Beverly grew up in West Baltimore. She is 41 years old. Her pancreas hasn’t made insulin since she was in grade school. Taking insulin for her diabetes has always been a nuisance to Beverly, as has showing up for doctor appointments. Instead, she shows up in the emergency room with profound dehydration, nausea, and metabolic derangements all stemming from her skyrocketing blood sugar. She has suffered internal bleeding, small strokes, and kidney damage. Each time we pull her back from the precipice, we try new ways of getting through to Beverly. The most perplexing thing is that she gets it. She can recite our instructions back to us. She knows what is medically necessary to stay out of danger. But she consistently ignores our recommendations and her own understanding of the consequences.

I survived my residency. Billy and Beverly did not. Billy was eventually banned from the resident inpatient service after he threatened staff and sprayed blood from his dialysis catheter in a failed attempt to get narcotics. Six months later, he died. Beverly finally succumbed this year to the ravages of her diabetes after a prolonged ICU course here at Hopkins. The reason for her final admission to the hospital was severe ketoacidosis, a dangerous complication of poorly-controlled diabetes.

In neither case was the diagnosis a mystery. In neither case was the appropriate treatment unavailable. Both of these spirals were avoidable, had we succeeded in helping Billy and Beverly overcome social, personal, psychological stumbling blocks to staying healthy. 

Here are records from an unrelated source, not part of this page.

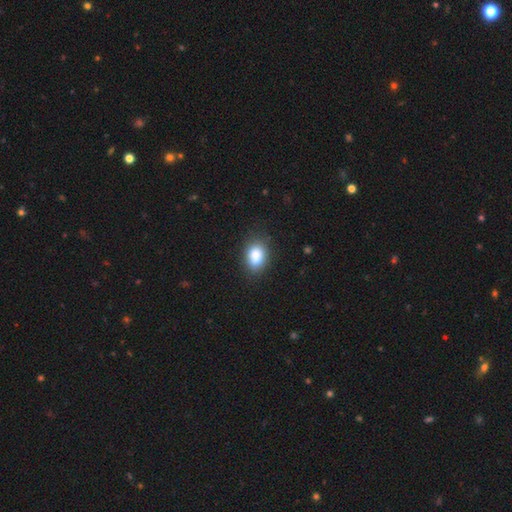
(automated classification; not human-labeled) A smooth galaxy with no disk features (84%) that is in between round and cigar-shaped (78%). Merging: none (83%).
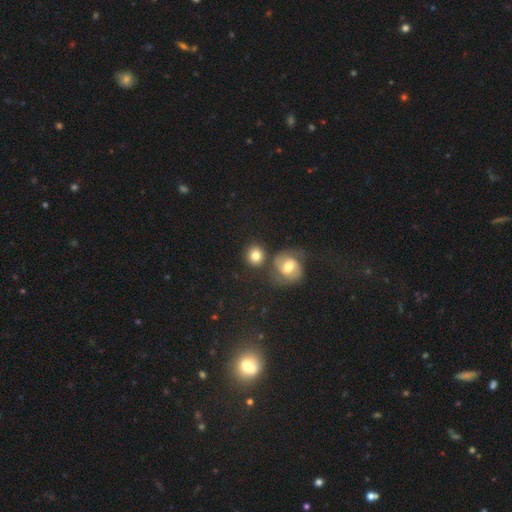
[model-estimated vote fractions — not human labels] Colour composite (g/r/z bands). It shows a smooth galaxy with no disk features (75%) that is round (88%). Merging: none (70%).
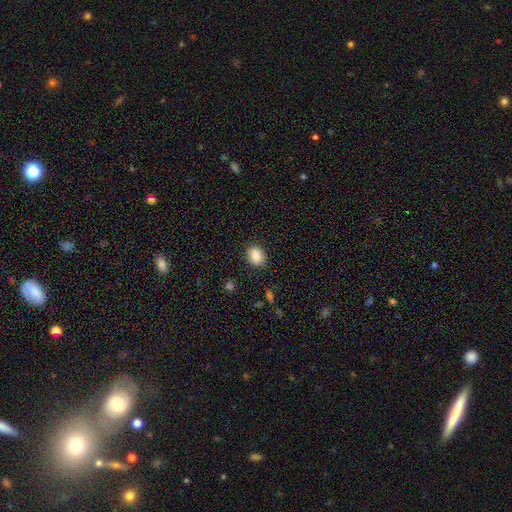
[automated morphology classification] A smooth galaxy with no disk features (86%) that is in between round and cigar-shaped (61%).

Vote fractions:
- Smooth or featured? smooth: 86% / star or artifact: 8% / featured or disk: 5%
- How rounded? in between: 61% / round: 38% / cigar-shaped: 1%
- Merging? none: 86% / minor disturbance: 10% / major disturbance: 2% / merger: 1%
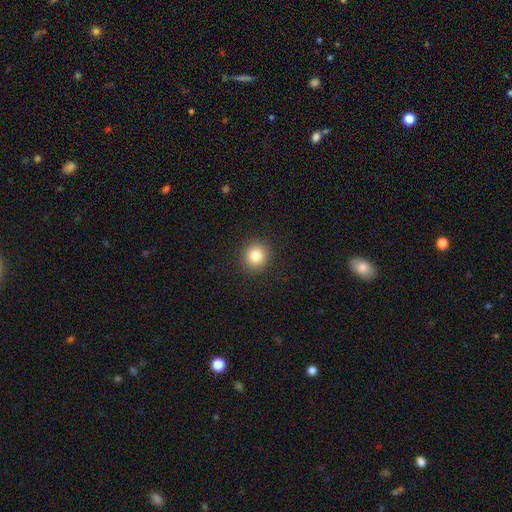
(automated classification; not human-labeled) smooth_or_featured: smooth (p=0.83) [alt: star or artifact p=0.11]
how_rounded: round (p=0.89) [alt: in between p=0.10]
merging: none (p=0.91) [alt: minor disturbance p=0.06]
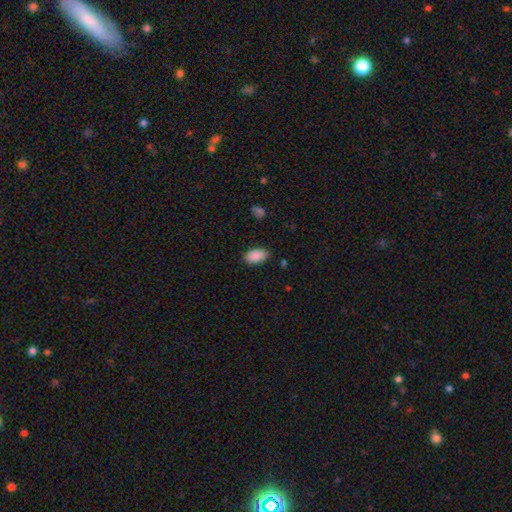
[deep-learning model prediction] Overall: smooth (90%). How rounded: in between (94%). Merging: none (84%).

During an outpatient clinic early in my residency, Dr. Locke, one of my clinical mentors, shared an important lesson. Perhaps the most heroic thing we do as doctors is to keep patients well enough such that late heroics aren’t necessary. He emphasized the importance of “routine” interventions: the blood pressure check, the cholesterol check, the diabetes screen.

The jarring, traumatic, and invariably sad trajectories of patients like Billy and Beverly provide incentive for what ultimately is the most life-altering intervention for our patients: keeping them out of danger in the first place.

Now if we could only make that into gripping prime-time television. *

 


Daniel Munoz, M.D., is a first-year fellow in the Division of Cardiology.